Ninguna cadena es más fuerte que el más débil de sus eslabones, dice un viejo refrán que bien se puede aplicar a la cadena de valor que sustenta el crecimiento económico y social de un país.
Tal como ocurre con cualquier economía del mundo, la mexicana está estructurada con base en cuatro factores primordiales y entrelazados, cuyo mayor peso e importancia varía, según las condiciones históricas correspondientes. Estos factores son el territorio, el trabajo, el capital y el conocimiento.
El territorio incluye, desde luego la tierra, pero también los recursos naturales y la propiedad privada o colectiva. El trabajo incluye la mano de obra, manual o intelectual, y barata, capacitada o de alto valor. Por su parte, el capital, tiene que ver con los recursos materiales, financieros y humanos e inmateriales (como la cultura y su diversidad); en tanto que el conocimiento se refiere al grado de dominio de la naturaleza, las técnicas y el desarrollo tecnológico, científico e innovador. La cadena que mueve al engranaje tiene en la educación, formal y no formal, al más importante de sus eslabones.

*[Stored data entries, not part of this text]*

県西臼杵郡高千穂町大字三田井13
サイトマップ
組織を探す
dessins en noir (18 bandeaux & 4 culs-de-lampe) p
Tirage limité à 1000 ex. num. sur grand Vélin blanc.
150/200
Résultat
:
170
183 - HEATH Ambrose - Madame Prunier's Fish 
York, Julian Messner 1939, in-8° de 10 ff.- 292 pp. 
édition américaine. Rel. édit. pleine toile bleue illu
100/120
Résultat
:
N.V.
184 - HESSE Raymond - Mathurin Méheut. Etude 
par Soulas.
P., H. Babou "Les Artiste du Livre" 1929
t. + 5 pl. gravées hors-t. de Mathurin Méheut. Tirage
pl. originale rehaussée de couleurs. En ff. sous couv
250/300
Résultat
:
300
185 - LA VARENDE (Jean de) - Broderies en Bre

Al comentar la novela Padres e hijos de Iván Turgueniev, Piotr Kropotkin hizo mención de un debate que el zar mantuvo con su ministro de educación, en el cual el monarca enfatiza el riesgo que puede correr la sociedad de no llevar a cabo una reforma educativa que, a manera de un dique, permita mantener bajo control las conciencias de los siervos.
Palabras más o menos, el zar sostiene que es imprescindible que los plebeyos aprendan a leer, escribir y aplicar operaciones aritméticas simples, lo suficiente para que cumplan de mejor forma las órdenes que se les dan, pero nunca rebasar la línea, porque entonces el mecanismo de control se disuelve y las masas, al tomar conciencia, pueden llegar a exigir mejores condiciones de vida y el poder.
En México, uno de los postulados más importantes del último gran movimiento social nacional, o sea la revolución de 1910, es garantizar que toda la población tenga acceso a una educación de calidad. Según el Artículo 3º constitucional, la educación básica (preescolar, primaria y secundaria) que imparte el Estado debe ser obligatoria. Tras la modificación del 9 de febrero de 2012, se sumó a este mandato la educación media superior.
Toda la educación pública, desde preescolar hasta superior, debe ser laica y gratuita y observar, además, ciertos valores o criterios orientadores como: basarse en los resultados del conocimiento científico; es decir que “luchará contra la ignorancia y sus efectos, las servidumbres, los fanatismos y los prejuicios”.
Se orientará también con base en el amor a la Patria, la defensa de la democracia, fomento de la solidaridad y respeto a la independencia y los derechos humanos, entre otros. Los particulares pueden impartir educación, de paga y hasta religiosa, siempre que se ajusten a la normatividad específica para ellos.
Precisamente porque la educación pública es el más importante factor que impulsa, fortalece y consolida la cadena de valor que da sustento a una sociedad democrática, es que no debe estar en manos o depender de las decisiones o intereses de un individuo o grupo de personas; vamos, ni siquiera de un gobierno, sino bajo la rectoría del Estado.
Independencia (alimentaria, tecnológica, política, etcétera) es la palabra clave del Artículo 3º Constitucional, y es a través de la educación y del conocimiento científico como se puede alcanzar plenamente.